Text passage -
=====
# Forum Home Renovation Bathrooms  Waterproofing around bath tub

## Pepscobra

Hi All, 
long time visitor, first time poster.
Thanks for all the great info and advice here. 
Currently undertaking a major bathroom renovation in an old (circa 1930's) timber framed cottage.
Have replaced floor joists and installed new sycon flooring. 
Got a bit carried away last week and installed the new bath tub in its new hob without applying the waterproofing membrane first.
Its all cemented and siliconed in, so no taking it out now. 
Is it a problem that the waterproofing membrane won't run under the edge of the bath?
Is it ok to just paint up to it?
Then tile and silicone seal again around the edge? 
Thanks.

----------


## sol381

I take it  youve installed the bath by notching out the studs and sliding the bath in and just building a frame at the  front  to support it..   if its a drop in bath then id say you will have to pull the bath out.. the tiles slide under the lip and the bath sits on top of the tiles...some pics might help...

----------


## Pepscobra

Thanks for the reply.
Yes, studs have been notched about 20mm. 
This is the detail from the CSR Gyprock Residential installation guide; it shows the tiles butting up to edge of the bath.   
But I didn't run the waterproofing under the bath, as shown in the detail. This is what I'm worried about now.
=====
Data for analysis -
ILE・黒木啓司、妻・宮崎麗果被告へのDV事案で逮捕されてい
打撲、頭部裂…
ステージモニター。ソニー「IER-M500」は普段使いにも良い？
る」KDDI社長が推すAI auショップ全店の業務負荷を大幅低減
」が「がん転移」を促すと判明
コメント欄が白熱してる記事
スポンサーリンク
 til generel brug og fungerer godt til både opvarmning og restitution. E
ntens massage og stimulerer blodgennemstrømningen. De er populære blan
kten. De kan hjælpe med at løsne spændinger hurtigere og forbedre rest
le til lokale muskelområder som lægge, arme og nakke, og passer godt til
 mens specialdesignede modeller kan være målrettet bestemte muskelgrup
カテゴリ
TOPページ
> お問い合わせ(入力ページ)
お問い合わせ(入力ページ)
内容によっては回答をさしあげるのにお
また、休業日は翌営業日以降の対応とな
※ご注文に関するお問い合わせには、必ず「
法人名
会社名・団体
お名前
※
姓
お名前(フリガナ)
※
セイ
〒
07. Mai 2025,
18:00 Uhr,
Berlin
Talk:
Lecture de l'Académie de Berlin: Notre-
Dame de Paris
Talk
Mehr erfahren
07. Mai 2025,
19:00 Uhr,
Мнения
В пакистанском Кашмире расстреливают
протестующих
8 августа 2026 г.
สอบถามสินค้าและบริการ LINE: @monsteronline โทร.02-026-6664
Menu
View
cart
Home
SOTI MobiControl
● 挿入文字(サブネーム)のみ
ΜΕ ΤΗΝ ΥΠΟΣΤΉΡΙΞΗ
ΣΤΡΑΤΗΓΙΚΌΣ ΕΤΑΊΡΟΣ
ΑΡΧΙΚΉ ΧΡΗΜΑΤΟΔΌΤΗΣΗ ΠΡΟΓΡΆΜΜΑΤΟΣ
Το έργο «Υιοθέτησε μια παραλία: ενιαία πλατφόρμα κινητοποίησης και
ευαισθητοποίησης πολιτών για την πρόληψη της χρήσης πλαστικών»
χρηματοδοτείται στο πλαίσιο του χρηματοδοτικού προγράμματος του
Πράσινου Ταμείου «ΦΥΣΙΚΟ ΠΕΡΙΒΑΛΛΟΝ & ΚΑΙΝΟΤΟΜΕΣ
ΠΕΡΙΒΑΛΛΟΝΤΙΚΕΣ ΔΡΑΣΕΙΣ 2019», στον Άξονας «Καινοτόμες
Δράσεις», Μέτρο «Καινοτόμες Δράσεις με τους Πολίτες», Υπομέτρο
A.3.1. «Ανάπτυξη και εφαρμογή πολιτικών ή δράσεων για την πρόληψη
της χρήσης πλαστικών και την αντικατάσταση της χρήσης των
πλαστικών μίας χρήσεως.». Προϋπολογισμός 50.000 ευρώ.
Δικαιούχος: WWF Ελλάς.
=====
Work task 1 - In the thread on waterproofing around a bath tub, by about how much have the studs been notched?
Work task 2 - Carry the thread on waterproofing around a bath tub forward from its final post.

Response area 1 - About 20mm.

Response area 2 -
Here's a photo of the bath installed in the hob:

----------


## perf

Thats a poor detail from CSR in my opinion. The tiles could or should be under the bath at an unnoticeable fall so the detailed silicon seal is more vertical than horizontal. (its just a neater no worry finish)  If its not an option to remove the bath , then its all about damage control. Fortunately not real lot of water gets on the hob anyway ( I am presuming there is not a shower into the bath).  I would suitably prime the timber using the primer recommended as part of your chosen waterproofing system and then waterproof. I would then cover the timber with villaboard or equivalent and sika the the joint up against the bath as well.  After the frame is lined with suitable chosen cladding , I would waterproof again and overlap into you plastic angles. I would sleep rather well after this system applied.

----------


## sol381

never seen it done that way.. cant say it would give a neat finish..id use villaboard instaed of aquacheck  as well.. the villa not only goes vertically but also horizontally on top of the stud(not shown that way in the diagram) waterproofing is done on top of the villa not on the stud as shown as well...villa  then angle then waterproof then tiles then bath is the standard way of doing it...theres normally a bit of water when you hop out of the bath and just siliconing it may not be enough..might have to try and get the bath out as it may save a lot of work down the track when you have a water leak...

----------


## Pepscobra

Thanks for the feedback. 
Taking the bath out isn't an option at this stage. It's fixed in there good and proper and now all the wall sheeting has been installed also. 
Originally I had set it out for the tiles to run under the bath lip, but when I saw that CSR detail I adjusted it. 
I'll have to make the best of the situation and go overboard with the waterproofing membrane to ensure a good seal around the bath edge.

----------


## mudbrick

Wow that looks like a heavy duty frame to hold a bath. If you can't move the bath is it possible ( however painful ) to pull the top timber rail off the frame on both sides and plane it down, or trim the tops of the studs then nail the top rail bck on at the correct height to allow the waterproofing to be done according to the drawing ? 
If this bath isn't going to be used every day i'd probably just continue on and finally sikaflex the gap between tile and bath edge, and hope it seals. What's the worst that can happen?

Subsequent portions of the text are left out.